INSTRUCTIONS:
**1)** In the article on churches and politics, what position does Robert Booth Fowler hold?
**2)** Duplicate the stretch of the article on churches and politics from "I know of no survey which" through "irrelevant or secondary.".
**3)** Go on with the article on churches and politics from the point where it stops.

PROVIDED TEXT:
%%

Filling in the Gaps of Liberal Culture
by Martin E. Marty
Martin E. Marty recently wroteModern American Religion (Vol. 2): The Noise of Conflict. This article appeared in the Christian Century, November 8, 1989, p. 1019. Copyright by the Christian Century Foundation and used by permission. Current articles and subscription information can be found at www.christiancentury.org. This material was prepared for Religion Online by Ted & Winnie Brock.
No one -- well, almost no one -- in America belongs to a church or synagogue in order to get political signals and find denominationwide company for expressing them. Many who believe in God or who hear sermons and pray and fulfill their financial pledges may welcome or tolerate their denomination’s political activities, but they did not join the church seeking a political outlet.
I know of no survey which has shown people within churches -- conservative, moderate or liberal -- to be eager for their religious bodies to be involved with specific political action in their name. I know of no survey, though admittedly there could have been some in the past 60 years, which showed that the mass of laypeople felt represented by the leaders who took political stands at convention, or in task forces or commissions. The members do not always protest specific political actions. They simply see them as irrelevant or secondary.
This is not to say that the foot-dragging laity and clergy are right. The stands taken by church leaders may be more or less congruent with the historic message and theological thrust of their religious movements. And not to take a stand may be to take a stand on many great moral issues of the day. The point, rather, is to reflect on why people go to church in the first place, why they worship and remain active, why new members come, and why religious organizations endure.
Help in pondering all this comes from this book by Robert Booth Fowler, professor of political science at the University of Wisconsin, who considers how far various groups have gone in their efforts to be political. One way to crack things open is to look at his two long chapters on liberal Protestantism, Roman Catholicism and "Conservative Protestants: The Challenge That Is Not."
How many divisions has the pope? Stalin’s old question could apply to the leadership of one-fourth of America that is Catholic. How much does the political order get rearranged because of bishops’ pastorals and political programming by official and organized Catholicism? Not much at all. Catholicism is now mainstream and not discriminated against in the public forum any more than Protestantism is. Yet the laity often feel uninvolved in and even alienated by hierarchical forms of political Catholicism, even when, "ironically," says Fowler, that laity is "much more liberal than pastors are.

%%

RAW DATA:
%%

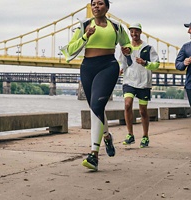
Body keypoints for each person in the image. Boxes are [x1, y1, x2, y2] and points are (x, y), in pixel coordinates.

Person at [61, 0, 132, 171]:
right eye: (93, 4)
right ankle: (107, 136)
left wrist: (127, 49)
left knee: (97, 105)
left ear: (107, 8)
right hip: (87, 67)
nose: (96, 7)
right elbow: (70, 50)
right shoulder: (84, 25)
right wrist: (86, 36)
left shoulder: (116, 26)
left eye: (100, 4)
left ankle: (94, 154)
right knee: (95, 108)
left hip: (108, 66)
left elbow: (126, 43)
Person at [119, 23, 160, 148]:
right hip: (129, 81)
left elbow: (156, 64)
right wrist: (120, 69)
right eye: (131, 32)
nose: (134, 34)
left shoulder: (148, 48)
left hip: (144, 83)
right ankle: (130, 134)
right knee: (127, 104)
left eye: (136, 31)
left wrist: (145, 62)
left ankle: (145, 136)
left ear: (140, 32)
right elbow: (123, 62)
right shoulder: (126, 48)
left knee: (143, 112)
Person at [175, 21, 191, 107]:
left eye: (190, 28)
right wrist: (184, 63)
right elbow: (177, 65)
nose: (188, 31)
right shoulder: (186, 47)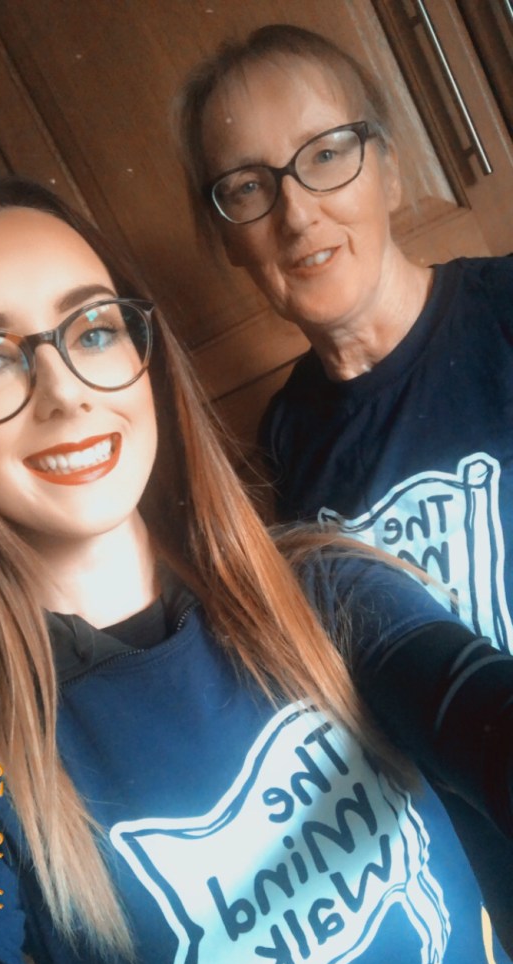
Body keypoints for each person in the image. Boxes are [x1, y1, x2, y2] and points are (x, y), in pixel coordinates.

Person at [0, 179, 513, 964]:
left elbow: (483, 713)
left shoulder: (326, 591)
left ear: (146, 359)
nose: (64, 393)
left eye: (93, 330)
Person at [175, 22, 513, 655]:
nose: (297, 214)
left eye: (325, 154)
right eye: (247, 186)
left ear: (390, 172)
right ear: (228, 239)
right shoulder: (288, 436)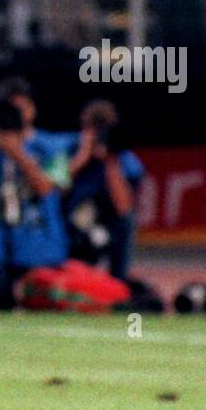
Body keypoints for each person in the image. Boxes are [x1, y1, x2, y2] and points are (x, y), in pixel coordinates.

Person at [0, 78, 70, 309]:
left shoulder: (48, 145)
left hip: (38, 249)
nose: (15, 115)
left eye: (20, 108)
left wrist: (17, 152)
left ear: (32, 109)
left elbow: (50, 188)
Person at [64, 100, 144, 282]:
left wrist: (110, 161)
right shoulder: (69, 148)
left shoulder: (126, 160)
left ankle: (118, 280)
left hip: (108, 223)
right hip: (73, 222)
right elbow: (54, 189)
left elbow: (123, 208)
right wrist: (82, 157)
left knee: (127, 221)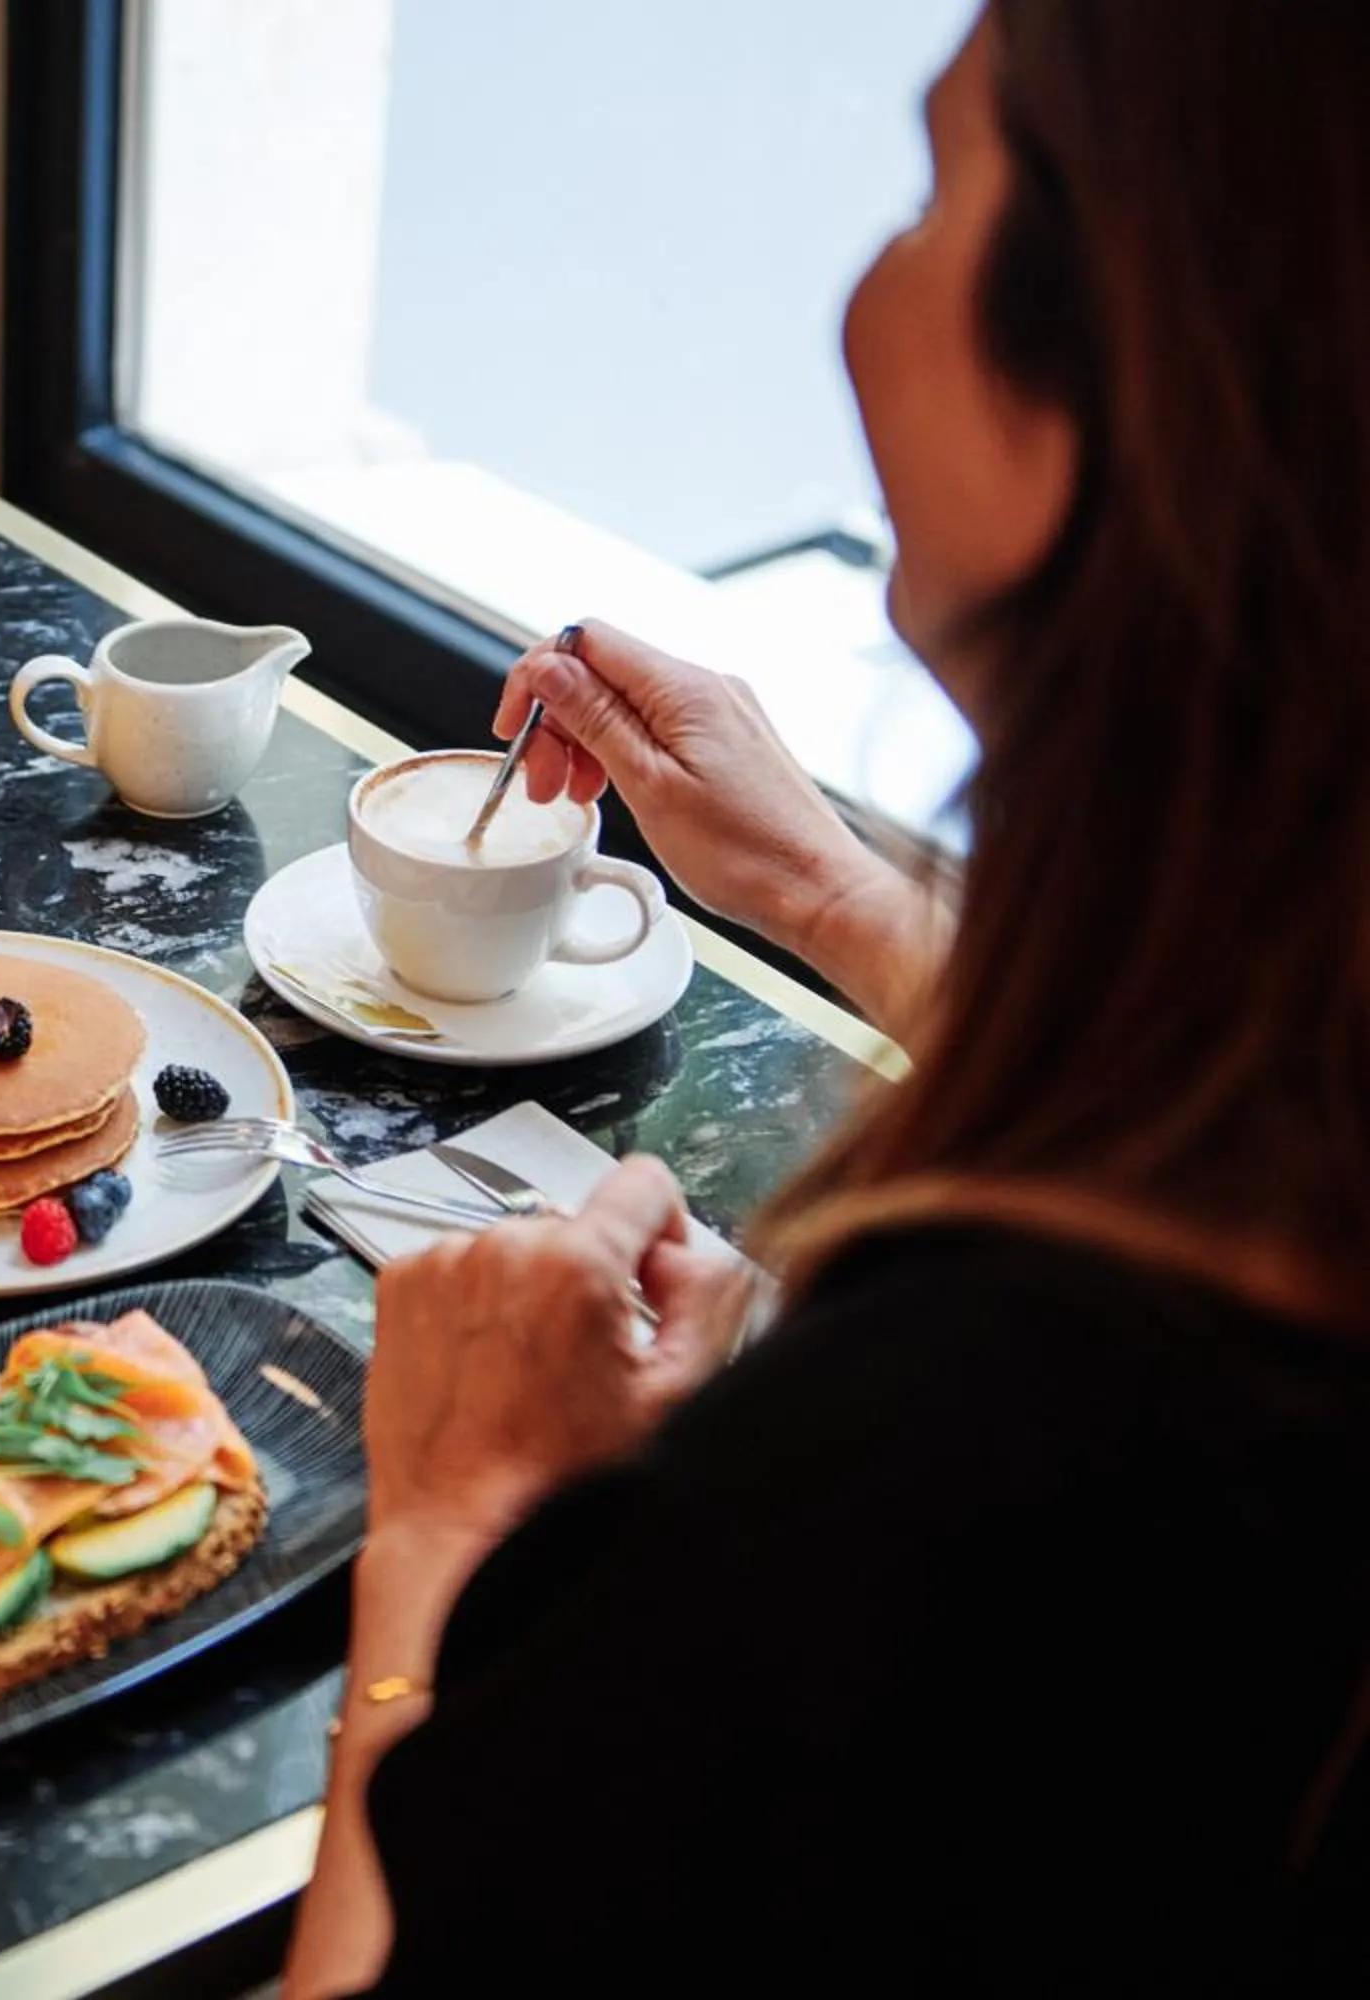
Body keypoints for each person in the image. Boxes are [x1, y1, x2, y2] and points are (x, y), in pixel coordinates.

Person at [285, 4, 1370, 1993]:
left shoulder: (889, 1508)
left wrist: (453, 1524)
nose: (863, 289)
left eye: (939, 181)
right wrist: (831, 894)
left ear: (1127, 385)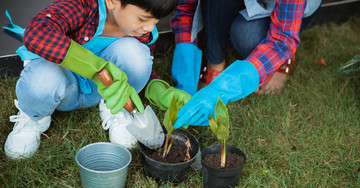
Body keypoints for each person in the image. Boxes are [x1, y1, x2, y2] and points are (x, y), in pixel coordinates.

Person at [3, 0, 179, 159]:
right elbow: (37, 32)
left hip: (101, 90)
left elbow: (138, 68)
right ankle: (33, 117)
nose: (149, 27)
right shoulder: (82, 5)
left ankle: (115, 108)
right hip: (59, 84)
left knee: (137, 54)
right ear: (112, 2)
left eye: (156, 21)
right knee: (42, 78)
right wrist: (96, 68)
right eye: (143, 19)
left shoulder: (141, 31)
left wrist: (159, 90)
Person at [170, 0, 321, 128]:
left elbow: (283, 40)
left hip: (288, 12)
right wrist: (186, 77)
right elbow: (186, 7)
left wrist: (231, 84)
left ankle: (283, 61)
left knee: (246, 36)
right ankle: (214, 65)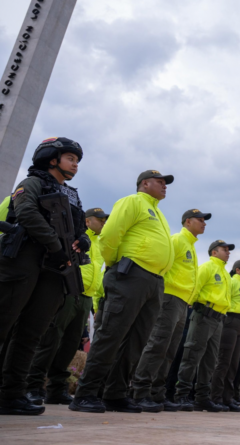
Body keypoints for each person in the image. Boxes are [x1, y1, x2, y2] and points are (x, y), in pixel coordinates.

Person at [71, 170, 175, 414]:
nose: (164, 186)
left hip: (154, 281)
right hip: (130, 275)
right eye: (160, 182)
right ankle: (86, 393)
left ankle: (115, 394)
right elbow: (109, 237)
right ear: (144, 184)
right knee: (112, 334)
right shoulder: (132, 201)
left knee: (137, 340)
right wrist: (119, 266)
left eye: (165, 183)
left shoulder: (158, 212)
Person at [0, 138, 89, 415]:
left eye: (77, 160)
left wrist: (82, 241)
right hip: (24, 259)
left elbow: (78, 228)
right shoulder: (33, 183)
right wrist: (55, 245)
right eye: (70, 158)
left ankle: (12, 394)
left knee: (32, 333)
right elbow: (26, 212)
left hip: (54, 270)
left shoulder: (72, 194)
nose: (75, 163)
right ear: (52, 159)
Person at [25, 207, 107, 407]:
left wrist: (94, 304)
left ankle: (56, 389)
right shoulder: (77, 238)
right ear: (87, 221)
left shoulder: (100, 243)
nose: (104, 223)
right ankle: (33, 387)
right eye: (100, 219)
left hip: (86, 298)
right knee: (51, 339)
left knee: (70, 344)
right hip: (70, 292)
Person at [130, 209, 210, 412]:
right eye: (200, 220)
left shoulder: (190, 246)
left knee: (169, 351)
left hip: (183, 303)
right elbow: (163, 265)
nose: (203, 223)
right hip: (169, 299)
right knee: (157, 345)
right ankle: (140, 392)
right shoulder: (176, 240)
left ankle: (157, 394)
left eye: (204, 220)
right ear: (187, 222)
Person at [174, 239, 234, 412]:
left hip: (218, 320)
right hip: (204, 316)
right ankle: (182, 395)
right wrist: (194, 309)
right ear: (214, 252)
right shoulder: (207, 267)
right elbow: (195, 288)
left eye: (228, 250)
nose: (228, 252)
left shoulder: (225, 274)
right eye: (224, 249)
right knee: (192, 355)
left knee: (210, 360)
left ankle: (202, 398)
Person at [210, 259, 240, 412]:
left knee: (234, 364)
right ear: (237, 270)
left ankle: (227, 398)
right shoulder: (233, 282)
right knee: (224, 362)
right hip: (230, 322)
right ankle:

%%

ANSWERS PROVIDED:
**1)** He is a professor of political science at the University of Wisconsin.

**2)**
I know of no survey which has shown people within churches -- conservative, moderate or liberal -- to be eager for their religious bodies to be involved with specific political action in their name. I know of no survey, though admittedly there could have been some in the past 60 years, which showed that the mass of laypeople felt represented by the leaders who took political stands at convention, or in task forces or commissions. The members do not always protest specific political actions. They simply see them as irrelevant or secondary.

**3)**
Fowler seems to be at ease with the pastoral letters on nuclear armament and the economy. On abortion he finds laity to be impatient when the leadership is not more fervent in its antiabortion stance. On the left, "liberation theology has not as yet penetrated the great body of the American Catholic Church." He does not say leaders should not be political. He simply says what we all know: Catholics are Catholics for reasons other than political.
For two centuries "mainline Protestantism" has been best poised for and most at home with political expression and activity. It has sometimes found and used its voice on such great issues as abolition, women’s suffrage, prohibition and repeal, and the civil rights movement. American public life would be immensely poorer had it not had such expression. But even in the prime of its politicking, for instance in the fabled 1960s, no survey showed general sympathy for the pronouncements made by leaders, and there was little congruence between lay (and sometimes local pastoral) opinion and what was being said at conventions or in commissions.
Further back, "even during the popular heyday of the New Deal, Protestant clergy were overwhelmingly opposed to Roosevelt and his policies, even more than were Protestants as a whole. They remained so throughout the 1950s." Meanwhile, the Niebuhr-inspired activists in those decades were to the left of what the denominational leadership pronounced. "The gap between clergy and laity" only grew irt the I 960s, though "even the most activist Protestant elites are not, on the whole, very radical." Fowler grants a "modest success of mainstream Protestant social activism," but found this "surprising -- perhaps one should stay astounding. After all, mainstream Protestantism was America for a long time in religious terms," so when it engaged in political criticism and nudging, it was criticizing and nudging what it had largely wrought.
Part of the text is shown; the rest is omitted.